**Page-level text extractions**
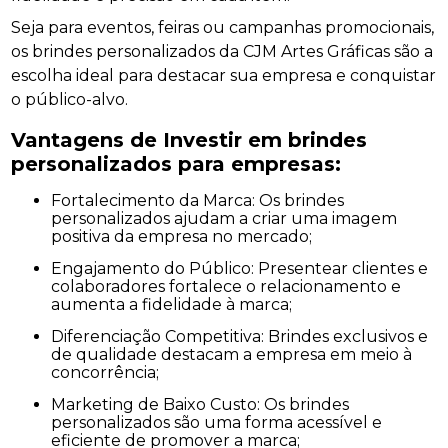
Seja para eventos, feiras ou campanhas promocionais,
os brindes personalizados da CJM Artes Gráficas são a
escolha ideal para destacar sua empresa e conquistar
o público-alvo.
Vantagens de Investir em
brindes
personalizados para empresas
:
Fortalecimento da Marca: Os brindes
personalizados ajudam a criar uma imagem
positiva da empresa no mercado;
Engajamento do Público: Presentear clientes e
colaboradores fortalece o relacionamento e
aumenta a fidelidade à marca;
Diferenciação Competitiva: Brindes exclusivos e
de qualidade destacam a empresa em meio à
concorrência;
Marketing de Baixo Custo: Os brindes
personalizados são uma forma acessível e
eficiente de promover a marca;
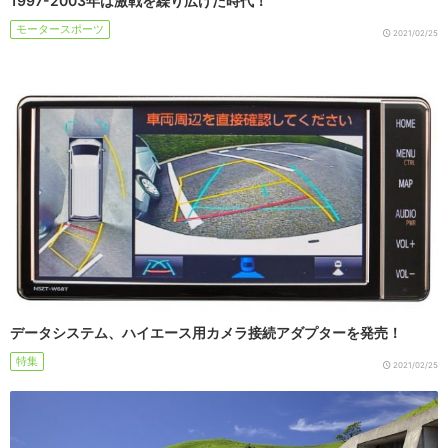
1997-2003年は激戦を繰り広げた時代！
モータースポーツ
2021/02/25
データシステム、ハイエース用カメラ接続アダプターを発売！
特集
2021/02/25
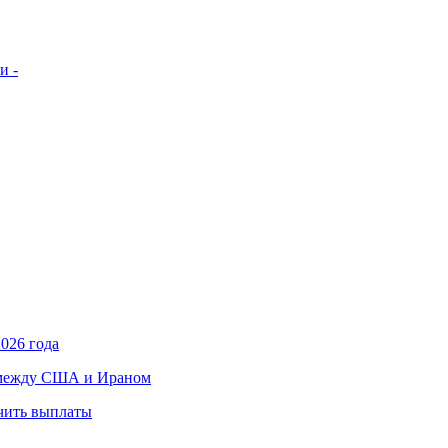
и -
026 года
в между США и Ираном
учить выплаты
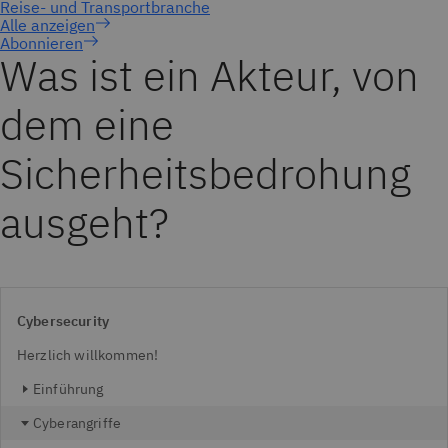
Abonnieren
Was ist ein Akteur, von
dem eine
Sicherheitsbedrohung
ausgeht?
Cybersecurity
Herzlich willkommen!
Einführung
Cyberangriffe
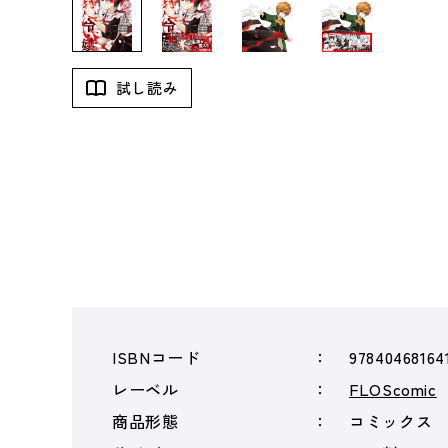
試し読み
ISBNコード
97840468164
レーベル
FLOScomic
商品形態
コミックス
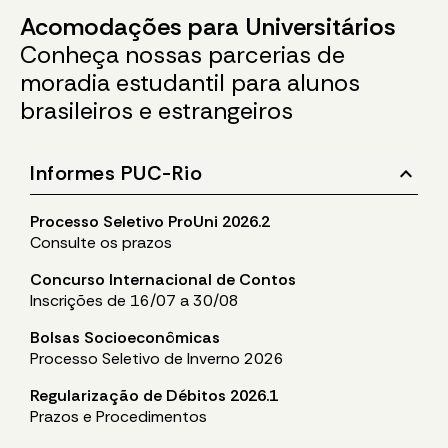
Acomodações para Universitários
Conheça nossas parcerias de
moradia estudantil para alunos
brasileiros e estrangeiros
stat_minus_1
Informes PUC-Rio
Processo Seletivo ProUni 2026.2
Consulte os prazos
Concurso Internacional de Contos
Inscrições de 16/07 a 30/08
Bolsas Socioeconômicas
Processo Seletivo de Inverno 2026
Regularização de Débitos 2026.1
Prazos e Procedimentos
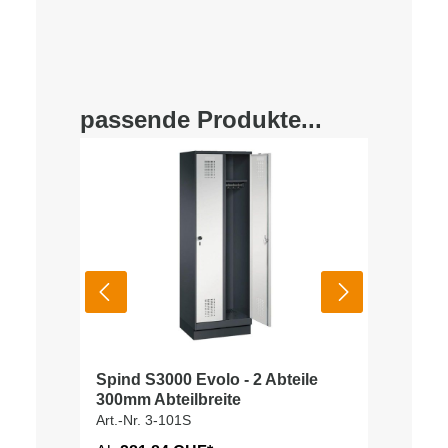
passende Produkte...
Spind S3000 Evolo - 2 Abteile
300mm Abteilbreite
Art.-Nr. 3-101S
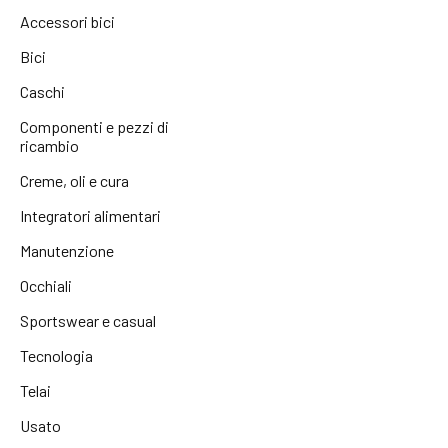
Accessori bici
Bici
Caschi
Componenti e pezzi di
ricambio
Creme, oli e cura
Integratori alimentari
Manutenzione
Occhiali
Sportswear e casual
Tecnologia
Telai
Usato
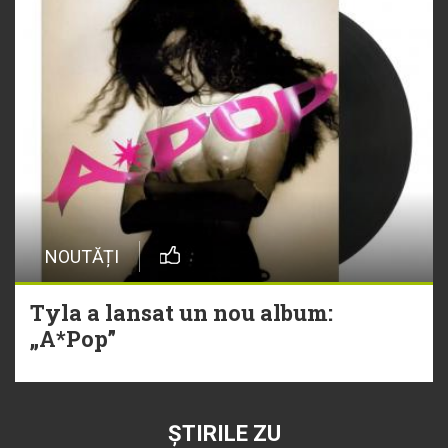
NOUTĂȚI
Tyla a lansat un nou album:
„A*Pop”
ȘTIRILE ZU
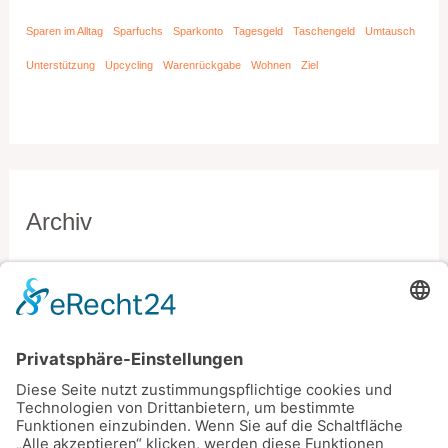
Sparen im Alltag
Sparfuchs
Sparkonto
Tagesgeld
Taschengeld
Umtausch
Unterstützung
Upcycling
Warenrückgabe
Wohnen
Ziel
Archiv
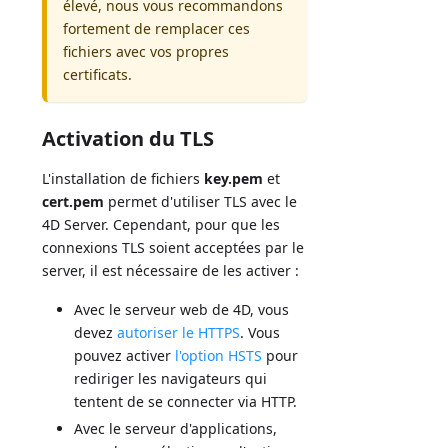
élevé, nous vous recommandons
fortement de remplacer ces
fichiers avec vos propres
certificats.
Activation du TLS
L'installation de fichiers
key.pem
et
cert.pem
permet d'utiliser TLS avec le
4D Server. Cependant, pour que les
connexions TLS soient acceptées par le
server, il est nécessaire de les activer :
Avec le serveur web de 4D, vous
devez
autoriser le HTTPS
. Vous
pouvez activer
l'option HSTS
pour
rediriger les navigateurs qui
tentent de se connecter via HTTP.
Avec le serveur d'applications,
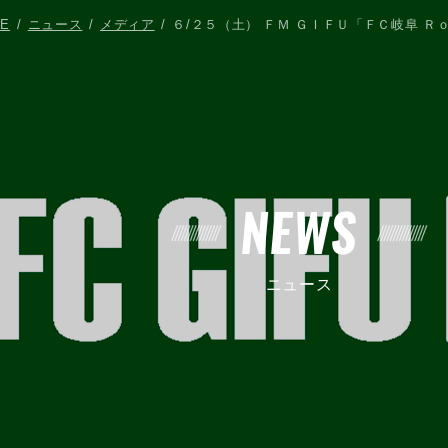
E
ニュース
メディア
６/２５（土） ＦＭ ＧＩＦＵ「ＦＣ岐阜 Ｒ
NEWS
ニュース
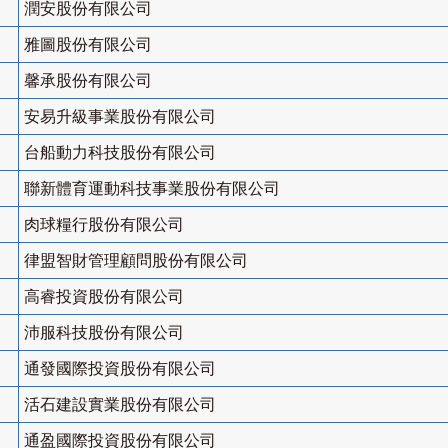
潤安股份有限公司
雅圖股份有限公司
馨承股份有限公司
安易升級事業股份有限公司
台船動力科技股份有限公司
聯新體育運動科技事業股份有限公司
肉球糧行股份有限公司
律盟智財管理顧問股份有限公司
高睿投資股份有限公司
沛服科技股份有限公司
通發國際投資股份有限公司
活石建設實業股份有限公司
通盈國際投資股份有限公司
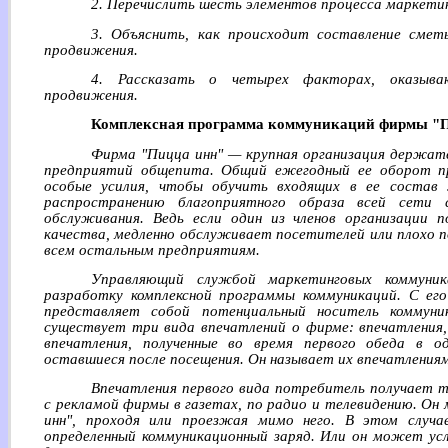
2. Перечислить шесть элементов процесса маркети
3. Объяснить, как происходит составление смет
продвижения.
4. Рассказать о четырех факторах, оказыва
продвижения.
Комплексная программа коммуникаций фирмы "
Фирма "Пицца инн" — крупная организация держате
предприятий общепита. Общий ежегодный ее оборот п
особые усилия, чтобы обучить входящих в ее состав 
распространению благоприятного образа всей сети
обслуживания. Ведь если один из членов организации 
качества, медленно обслуживает посетителей или плохо 
всем остальным предприятиям.
Управляющий службой маркетинговых коммуни
разработку комплексной программы коммуникаций. С его
представляет собой потенциальный носитель коммуни
существует три вида впечатлений о фирме: впечатления,
впечатления, полученные во время первого обеда в о
оставшиеся после посещения. Он называет их впечатлениям
Впечатления первого вида потребитель получает 
с рекламой фирмы в газетах, по радио и телевидению. О
инн", проходя или проезжая мимо него. В этом случа
определенный коммуникационный заряд. Или он может ус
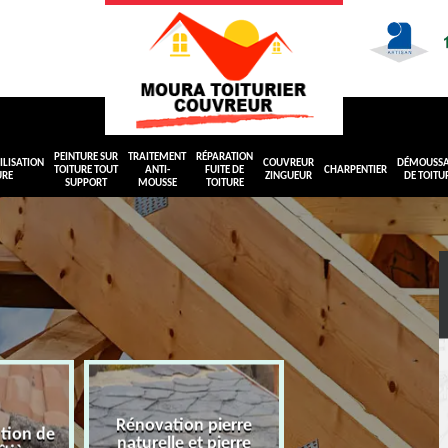
PEINTURE SUR
TRAITEMENT
RÉPARATION
LISATION
COUVREUR
DÉMOUSS
TOITURE TOUT
ANTI-
FUITE DE
CHARPENTIER
URE
ZINGUEUR
DE TOITU
SUPPORT
MOUSSE
TOITURE
Rénovation pierre
ation de
naturelle et pierre
Peinture sur toit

**PROBLEM STATEMENT**
Reproduce every record above exactly, omitting the pictures.

**ANSWER TO THIS PROBLEM**
Seja para eventos, feiras ou campanhas promocionais,
os brindes personalizados da CJM Artes Gráficas são a
escolha ideal para destacar sua empresa e conquistar
o público-alvo.
Vantagens de Investir em
brindes
personalizados para empresas
:
Fortalecimento da Marca: Os brindes
personalizados ajudam a criar uma imagem
positiva da empresa no mercado;
Engajamento do Público: Presentear clientes e
colaboradores fortalece o relacionamento e
aumenta a fidelidade à marca;
Diferenciação Competitiva: Brindes exclusivos e
de qualidade destacam a empresa em meio à
concorrência;
Marketing de Baixo Custo: Os brindes
personalizados são uma forma acessível e
eficiente de promover a marca;
1997-2003年は激戦を繰り広げた時代！
モータースポーツ
2021/02/25
データシステム、ハイエース用カメラ接続アダプターを発売！
特集
2021/02/25
и -
026 года
в между США и Ираном
учить выплаты
Abonnieren
Was ist ein Akteur, von
dem eine
Sicherheitsbedrohung
ausgeht?
Cybersecurity
Herzlich willkommen!
Einführung
Cyberangriffe
試し読み
ISBNコード
97840468164
レーベル
FLOScomic
商品形態
コミックス
Acomodações para Universitários
Conheça nossas parcerias de
moradia estudantil para alunos
brasileiros e estrangeiros
stat_minus_1
Informes PUC-Rio
Processo Seletivo ProUni 2026.2
Consulte os prazos
Concurso Internacional de Contos
Inscrições de 16/07 a 30/08
Bolsas Socioeconômicas
Processo Seletivo de Inverno 2026
Regularização de Débitos 2026.1
Prazos e Procedimentos
passende Produkte...
Spind S3000 Evolo - 2 Abteile
300mm Abteilbreite
Art.-Nr. 3-101S
Accessori bici
Bici
Caschi
Componenti e pezzi di
ricambio
Creme, oli e cura
Integratori alimentari
Manutenzione
Occhiali
Sportswear e casual
Tecnologia
Telai
Usato
NOUTĂȚI
Tyla a lansat un nou album:
„A*Pop”
ȘTIRILE ZU
Sparen im Alltag
Sparfuchs
Sparkonto
Tagesgeld
Taschengeld
Umtausch
Unterstützung
Upcycling
Warenrückgabe
Wohnen
Ziel
Archiv
élevé, nous vous recommandons
fortement de remplacer ces
fichiers avec vos propres
certificats.
Activation du TLS
L'installation de fichiers
key.pem
et
cert.pem
permet d'utiliser TLS avec le
4D Server. Cependant, pour que les
connexions TLS soient acceptées par le
server, il est nécessaire de les activer :
Avec le serveur web de 4D, vous
devez
autoriser le HTTPS
. Vous
pouvez activer
l'option HSTS
pour
rediriger les navigateurs qui
tentent de se connecter via HTTP.
Avec le serveur d'applications,
E
ニュース
メディア
６/２５（土） ＦＭ ＧＩＦＵ「ＦＣ岐阜 Ｒ
NEWS
ニュース
潤安股份有限公司
雅圖股份有限公司
馨承股份有限公司
安易升級事業股份有限公司
台船動力科技股份有限公司
聯新體育運動科技事業股份有限公司
肉球糧行股份有限公司
律盟智財管理顧問股份有限公司
高睿投資股份有限公司
沛服科技股份有限公司
通發國際投資股份有限公司
活石建設實業股份有限公司
通盈國際投資股份有限公司
2. Перечислить шесть элементов процесса маркети
3. Объяснить, как происходит составление смет
продвижения.
4. Рассказать о четырех факторах, оказыва
продвижения.
Комплексная программа коммуникаций фирмы "
Фирма "Пицца инн" — крупная организация держате
предприятий общепита. Общий ежегодный ее оборот п
особые усилия, чтобы обучить входящих в ее состав 
распространению благоприятного образа всей сети
обслуживания. Ведь если один из членов организации 
качества, медленно обслуживает посетителей или плохо 
всем остальным предприятиям.
Управляющий службой маркетинговых коммуни
разработку комплексной программы коммуникаций. С его
представляет собой потенциальный носитель коммуни
существует три вида впечатлений о фирме: впечатления,
впечатления, полученные во время первого обеда в о
оставшиеся после посещения. Он называет их впечатлениям
Впечатления первого вида потребитель получает 
с рекламой фирмы в газетах, по радио и телевидению. О
инн", проходя или проезжая мимо него. В этом случа
определенный коммуникационный заряд. Или он может ус
PEINTURE SUR
TRAITEMENT
RÉPARATION
LISATION
COUVREUR
DÉMOUSS
TOITURE TOUT
ANTI-
FUITE DE
CHARPENTIER
URE
ZINGUEUR
DE TOITU
SUPPORT
MOUSSE
TOITURE
Rénovation pierre
ation de
naturelle et pierre
Peinture sur toit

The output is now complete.